- Given information -
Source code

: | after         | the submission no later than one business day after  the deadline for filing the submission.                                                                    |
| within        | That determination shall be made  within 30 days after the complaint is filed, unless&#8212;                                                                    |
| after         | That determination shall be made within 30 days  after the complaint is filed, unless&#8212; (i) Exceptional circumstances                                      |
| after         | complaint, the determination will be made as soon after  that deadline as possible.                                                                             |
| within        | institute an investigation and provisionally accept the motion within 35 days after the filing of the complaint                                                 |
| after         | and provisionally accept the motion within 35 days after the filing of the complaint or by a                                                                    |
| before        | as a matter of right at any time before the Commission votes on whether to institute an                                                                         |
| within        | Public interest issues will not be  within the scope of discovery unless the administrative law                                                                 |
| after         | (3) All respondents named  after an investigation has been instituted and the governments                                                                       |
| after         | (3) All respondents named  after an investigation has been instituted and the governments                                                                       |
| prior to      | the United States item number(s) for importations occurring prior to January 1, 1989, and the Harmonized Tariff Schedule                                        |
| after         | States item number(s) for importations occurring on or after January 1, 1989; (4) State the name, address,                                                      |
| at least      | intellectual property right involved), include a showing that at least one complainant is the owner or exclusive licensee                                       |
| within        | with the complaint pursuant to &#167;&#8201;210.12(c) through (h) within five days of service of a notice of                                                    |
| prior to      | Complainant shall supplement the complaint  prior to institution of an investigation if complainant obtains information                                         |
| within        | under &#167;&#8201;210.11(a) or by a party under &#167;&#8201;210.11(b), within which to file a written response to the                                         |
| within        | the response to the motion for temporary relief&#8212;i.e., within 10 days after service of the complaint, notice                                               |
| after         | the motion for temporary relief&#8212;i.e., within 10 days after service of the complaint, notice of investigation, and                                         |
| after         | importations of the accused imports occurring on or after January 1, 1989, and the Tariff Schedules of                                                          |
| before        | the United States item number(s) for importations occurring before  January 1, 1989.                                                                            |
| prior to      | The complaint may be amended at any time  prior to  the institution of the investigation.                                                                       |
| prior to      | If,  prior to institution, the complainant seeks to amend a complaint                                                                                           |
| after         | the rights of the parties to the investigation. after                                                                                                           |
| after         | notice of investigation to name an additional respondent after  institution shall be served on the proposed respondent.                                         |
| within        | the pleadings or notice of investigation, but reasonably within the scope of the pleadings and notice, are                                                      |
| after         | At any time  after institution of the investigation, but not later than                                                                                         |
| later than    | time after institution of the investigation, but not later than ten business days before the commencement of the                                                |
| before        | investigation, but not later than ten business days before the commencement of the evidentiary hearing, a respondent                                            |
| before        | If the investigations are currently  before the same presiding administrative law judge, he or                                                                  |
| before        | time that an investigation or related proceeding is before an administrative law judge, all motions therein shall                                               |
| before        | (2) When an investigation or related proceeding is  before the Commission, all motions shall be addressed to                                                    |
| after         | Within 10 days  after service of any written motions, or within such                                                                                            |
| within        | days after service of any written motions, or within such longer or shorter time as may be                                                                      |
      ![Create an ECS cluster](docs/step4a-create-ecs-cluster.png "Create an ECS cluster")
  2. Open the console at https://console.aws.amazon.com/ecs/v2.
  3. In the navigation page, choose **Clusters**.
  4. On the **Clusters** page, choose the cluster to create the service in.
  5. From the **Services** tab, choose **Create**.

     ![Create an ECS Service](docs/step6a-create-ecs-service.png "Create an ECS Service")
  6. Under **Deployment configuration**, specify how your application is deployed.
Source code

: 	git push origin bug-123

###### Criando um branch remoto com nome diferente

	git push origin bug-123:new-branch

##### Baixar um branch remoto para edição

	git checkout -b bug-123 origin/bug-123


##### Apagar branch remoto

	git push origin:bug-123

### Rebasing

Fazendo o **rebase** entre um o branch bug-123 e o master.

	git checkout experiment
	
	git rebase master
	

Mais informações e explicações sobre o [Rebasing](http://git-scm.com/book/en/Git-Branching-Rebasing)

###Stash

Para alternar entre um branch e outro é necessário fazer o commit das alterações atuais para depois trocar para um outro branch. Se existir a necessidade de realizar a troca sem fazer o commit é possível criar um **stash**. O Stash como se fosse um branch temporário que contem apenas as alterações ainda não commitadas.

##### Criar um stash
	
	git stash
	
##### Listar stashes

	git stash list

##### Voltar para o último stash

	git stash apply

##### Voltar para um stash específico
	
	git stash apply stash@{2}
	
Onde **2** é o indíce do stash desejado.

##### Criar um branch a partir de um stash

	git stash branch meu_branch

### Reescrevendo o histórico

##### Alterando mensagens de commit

- Instruction -
When you answer, repeat each entry exactly as it appears above.

- Answer space -
Source code

: | after         | the submission no later than one business day after  the deadline for filing the submission.                                                                    |
| within        | That determination shall be made  within 30 days after the complaint is filed, unless&#8212;                                                                    |
| after         | That determination shall be made within 30 days  after the complaint is filed, unless&#8212; (i) Exceptional circumstances                                      |
| after         | complaint, the determination will be made as soon after  that deadline as possible.                                                                             |
| within        | institute an investigation and provisionally accept the motion within 35 days after the filing of the complaint                                                 |
| after         | and provisionally accept the motion within 35 days after the filing of the complaint or by a                                                                    |
| before        | as a matter of right at any time before the Commission votes on whether to institute an                                                                         |
| within        | Public interest issues will not be  within the scope of discovery unless the administrative law                                                                 |
| after         | (3) All respondents named  after an investigation has been instituted and the governments                                                                       |
| after         | (3) All respondents named  after an investigation has been instituted and the governments                                                                       |
| prior to      | the United States item number(s) for importations occurring prior to January 1, 1989, and the Harmonized Tariff Schedule                                        |
| after         | States item number(s) for importations occurring on or after January 1, 1989; (4) State the name, address,                                                      |
| at least      | intellectual property right involved), include a showing that at least one complainant is the owner or exclusive licensee                                       |
| within        | with the complaint pursuant to &#167;&#8201;210.12(c) through (h) within five days of service of a notice of                                                    |
| prior to      | Complainant shall supplement the complaint  prior to institution of an investigation if complainant obtains information                                         |
| within        | under &#167;&#8201;210.11(a) or by a party under &#167;&#8201;210.11(b), within which to file a written response to the                                         |
| within        | the response to the motion for temporary relief&#8212;i.e., within 10 days after service of the complaint, notice                                               |
| after         | the motion for temporary relief&#8212;i.e., within 10 days after service of the complaint, notice of investigation, and                                         |
| after         | importations of the accused imports occurring on or after January 1, 1989, and the Tariff Schedules of                                                          |
| before        | the United States item number(s) for importations occurring before  January 1, 1989.                                                                            |
| prior to      | The complaint may be amended at any time  prior to  the institution of the investigation.                                                                       |
| prior to      | If,  prior to institution, the complainant seeks to amend a complaint                                                                                           |
| after         | the rights of the parties to the investigation. after                                                                                                           |
| after         | notice of investigation to name an additional respondent after  institution shall be served on the proposed respondent.                                         |
| within        | the pleadings or notice of investigation, but reasonably within the scope of the pleadings and notice, are                                                      |
| after         | At any time  after institution of the investigation, but not later than                                                                                         |
| later than    | time after institution of the investigation, but not later than ten business days before the commencement of the                                                |
| before        | investigation, but not later than ten business days before the commencement of the evidentiary hearing, a respondent                                            |
| before        | If the investigations are currently  before the same presiding administrative law judge, he or                                                                  |
| before        | time that an investigation or related proceeding is before an administrative law judge, all motions therein shall                                               |
| before        | (2) When an investigation or related proceeding is  before the Commission, all motions shall be addressed to                                                    |
| after         | Within 10 days  after service of any written motions, or within such                                                                                            |
| within        | days after service of any written motions, or within such longer or shorter time as may be                                                                      |
      ![Create an ECS cluster](docs/step4a-create-ecs-cluster.png "Create an ECS cluster")
  2. Open the console at https://console.aws.amazon.com/ecs/v2.
  3. In the navigation page, choose **Clusters**.
  4. On the **Clusters** page, choose the cluster to create the service in.
  5. From the **Services** tab, choose **Create**.

     ![Create an ECS Service](docs/step6a-create-ecs-service.png "Create an ECS Service")
  6. Under **Deployment configuration**, specify how your application is deployed.
Source code

: 	git push origin bug-123

###### Criando um branch remoto com nome diferente

	git push origin bug-123:new-branch

##### Baixar um branch remoto para edição

	git checkout -b bug-123 origin/bug-123


##### Apagar branch remoto

	git push origin:bug-123

### Rebasing

Fazendo o **rebase** entre um o branch bug-123 e o master.

	git checkout experiment
	
	git rebase master
	

Mais informações e explicações sobre o [Rebasing](http://git-scm.com/book/en/Git-Branching-Rebasing)

###Stash

Para alternar entre um branch e outro é necessário fazer o commit das alterações atuais para depois trocar para um outro branch. Se existir a necessidade de realizar a troca sem fazer o commit é possível criar um **stash**. O Stash como se fosse um branch temporário que contem apenas as alterações ainda não commitadas.

##### Criar um stash
	
	git stash
	
##### Listar stashes

	git stash list

##### Voltar para o último stash

	git stash apply

##### Voltar para um stash específico
	
	git stash apply stash@{2}
	
Onde **2** é o indíce do stash desejado.

##### Criar um branch a partir de um stash

	git stash branch meu_branch

### Reescrevendo o histórico

##### Alterando mensagens de commit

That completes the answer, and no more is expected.